Tout de bleu recouvert
Sous lavis d’aquarelle
Le jour offre ses lèvres
Au baiser de la nuit
Dans l’unique couleur
Les formes se dispersent
Font corps avec le silence
La campagne indistincte
Se noie au camaïeu
Et l’horizon ressemble
À une mer immense
Jusqu’à l’air traversé
Par le dessein obscur
De la non-existence
Du jour qui se défait
Capuchonnée d’écume
Une vague voyage
Secourue d’innocence
Dans le bleu qui s’abîme
La vie semble en suspens
Quand seul le bleu subsiste
Au bain qui s’extasie
À l’encre du désir.
En équilibre sur deux mondes
Un presque rien qui vagabonde
Imperceptible comme un souffle
Une petite âme s’essouffle
Dans l’ombre déjà de l’été
À l’équinoxe de sa beauté
Du bleu au vert, du cyan au rose
Au ciel c’est la métamorphose
Le corps passe du chaud au froid
Lorsqu’il déserte son beffroi
De tour d’ivoire en voie lactée
Ta voix ne m’a jamais quittée.
L’écriture peut être une nécessité. Un besoin comme celui de nourrir son corps, se vêtir, respirer. Cette écriture-là n’a rien de romanesque, elle n’a pas vocation à devenir un conte ni un roman, non plus pour objet de faire jolie, d’être musicale ou poétique. Elle s’invite pour cristalliser ce pan de notre être que nous pourrions perdre définitivement, si nous ne colmations pas les deux mondes qui viennent de se séparer, celui de l’avant et celui de l’après.
Et puis il y a eu ce glissement…
De la nécessité à l’envie…
Ce fut un fléchissement plus qu’une inclinaison, un enroulement en douceur vers quelque chose d’autre, pas forcément plus positif ou meilleur car non nécessaire, mais certainement plus gai, nouveau et non appréhendé. Une mise en place sans ordre émis par une volonté, de fait inconsciente, puisque ne faisant aucune vague à la surface, pareil au temps qui passe, et qui laisse sa griffe définitive, au coin des yeux, lentement, de manière si détournée que l’on n’a rien vu venir.
De l’envie à la création…
« Le besoin de créer est dans l’âme comme le besoin de manger dans le corps. » Gaston Bachelard
C’est peut-être là toute la différence entre le besoin vital, mal dégrossi parce que nécessaire, et le choix d’une écriture choisie, réfléchie. Parfois cela donne de drôles de bébés.
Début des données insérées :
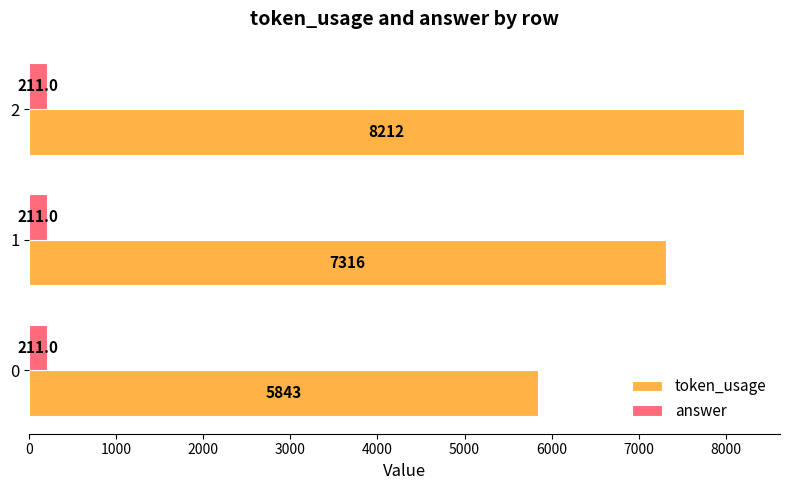

Which series changed the most between 0 and 2?

token_usage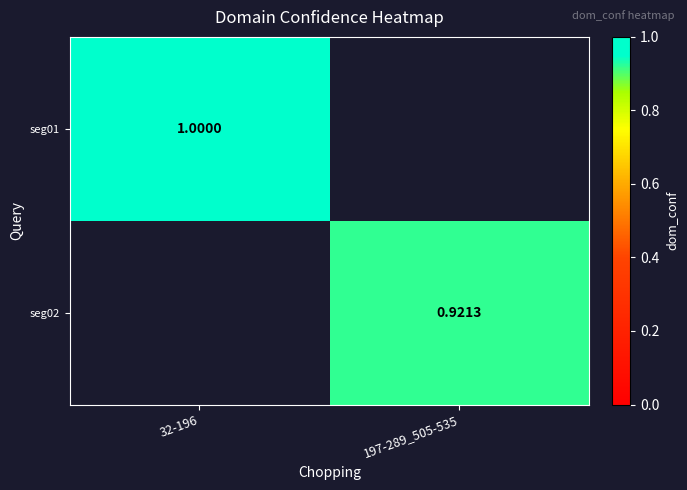

Which series has the largest range (max minus min)?

seg01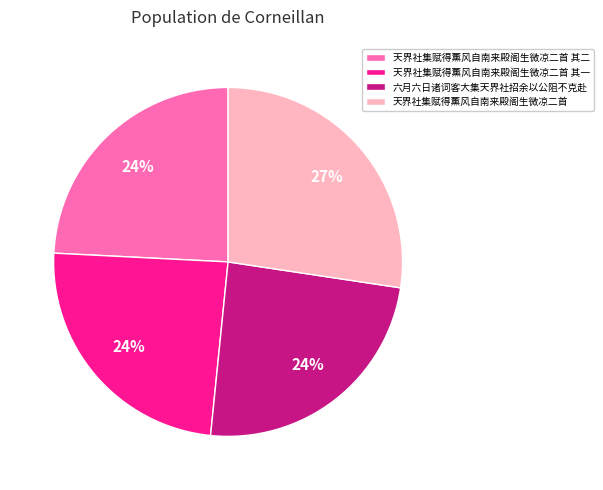

Is there a majority slice in this chart?

No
Accoucher de la vie à partir de rien n’est pas la même chose que mettre au monde dans un désir de création ; le premier est une urgence, un sauve-qui-peut et certainement une erreur de le formuler sous forme de poésie. Le rocher brut au pied de la falaise, usé par le ressac d’une mer agitée, érodé par le temps, ne deviendra jamais la pierre taillée en facettes qui captent la lumière.
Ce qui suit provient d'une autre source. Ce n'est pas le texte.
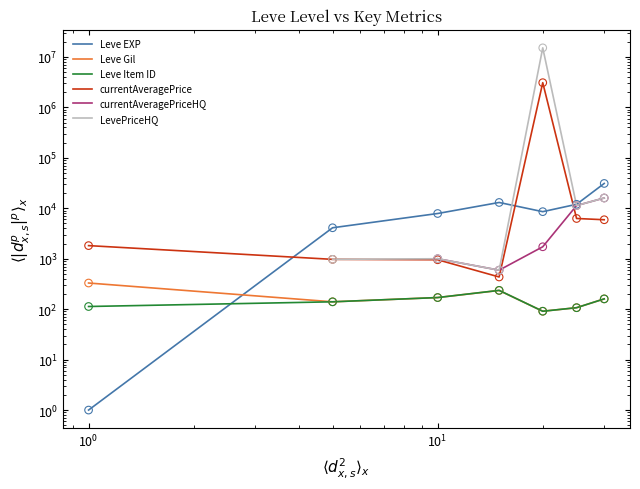

At how many categories does at least one series exceed 5779321?

1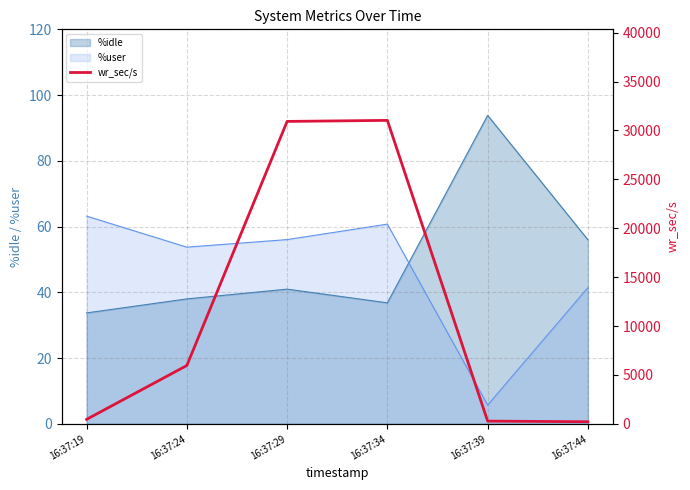

True or false: the data shows 54014.5 at 16:37:29.

False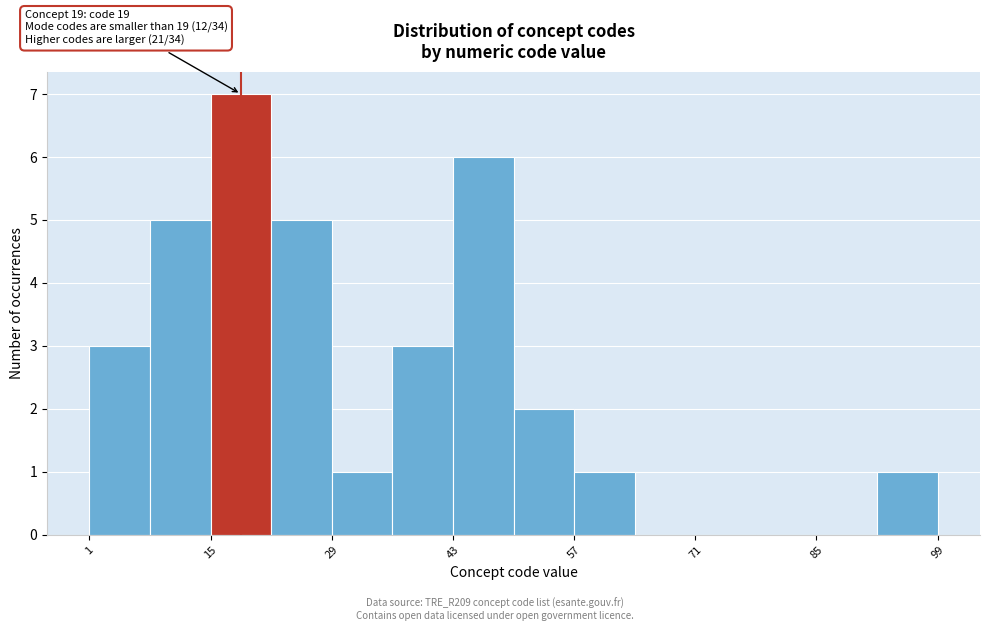

Around what value on the x-axis is the tallest bar? Give the approximate position of its centre, as read against the axis.

18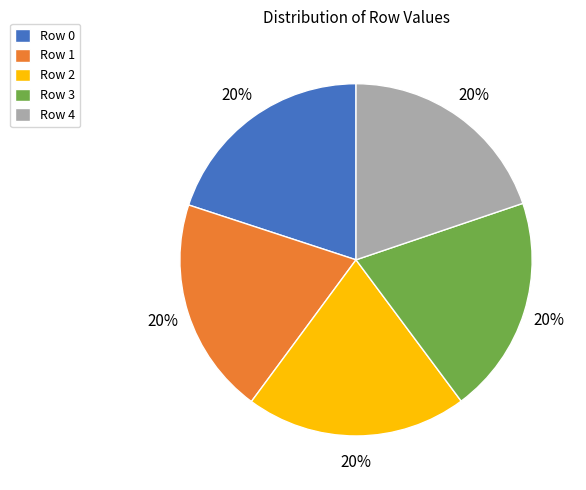

Is there any slice that represents more than half of the pie?

No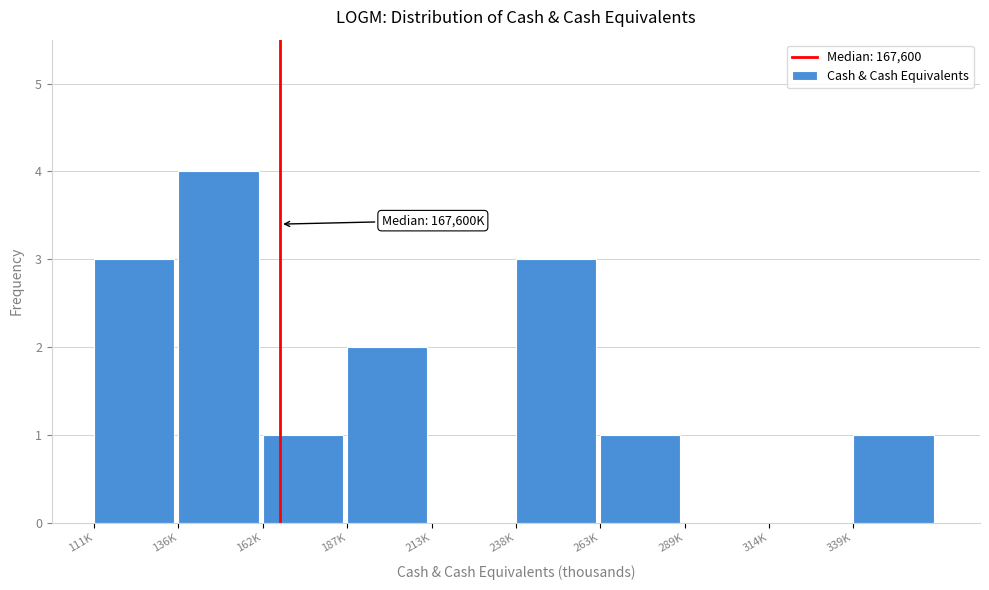

Reading left to right, extract all data points from this chart.

111K=3	136K=4	162K=1	187K=2	213K=0	238K=3	263K=1	289K=0	314K=0	339K=1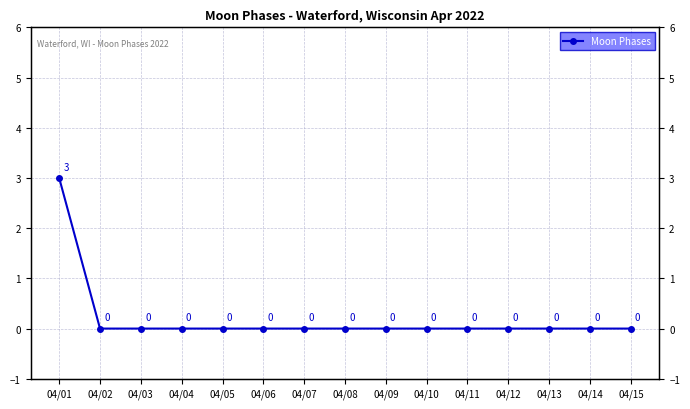

True or false: the data shows -2 at 04/10.

False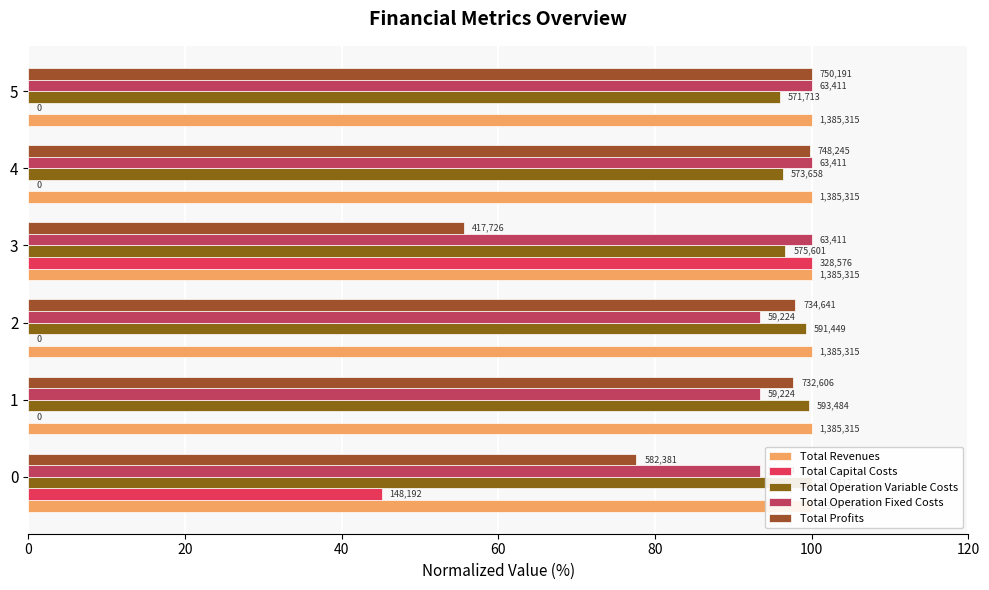

What is the average value of the Total Operation Fixed Costs series?

96.7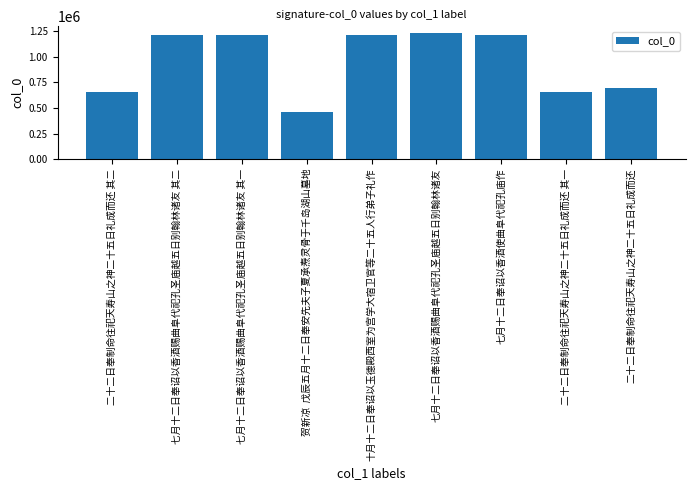

What is the label of the 5th bar from the left?

十月十二日奉诏以玉德殿西室为宫学大宿卫官等二十五人行弟子礼作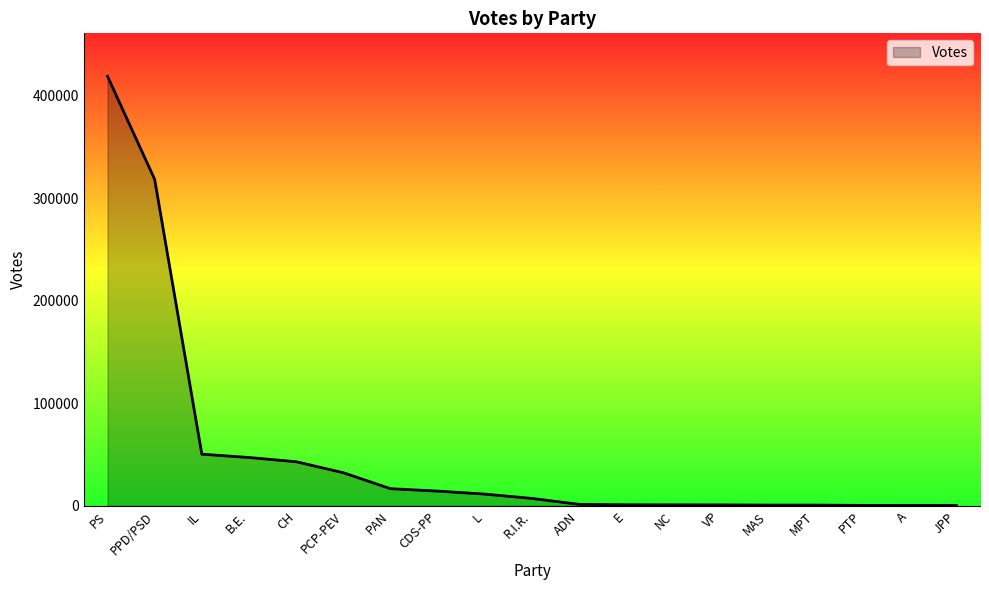

How many values are below 7212?

9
Si on a la chance de passer de la nécessité à l’envie, on est presque sauvé. On peut regarder à nouveau hors et non être celui qui garde le regard tourné en dedans. Ouvrir toutes les fenêtres et les portes de la maison. Laisser le soleil en franchir le seuil. Il y a une feuille, un crayon, prêts à saisir quelques rayons pour aller vers une autre direction, une autre dimension.
De la création au plaisir…
Quand créer devient plaisir il n’y a plus d’obstacles, d’étapes, qui ne soient infranchissables.
Il arrive même que l’écriture réinvente son sujet à partir de sa propre cristallisation.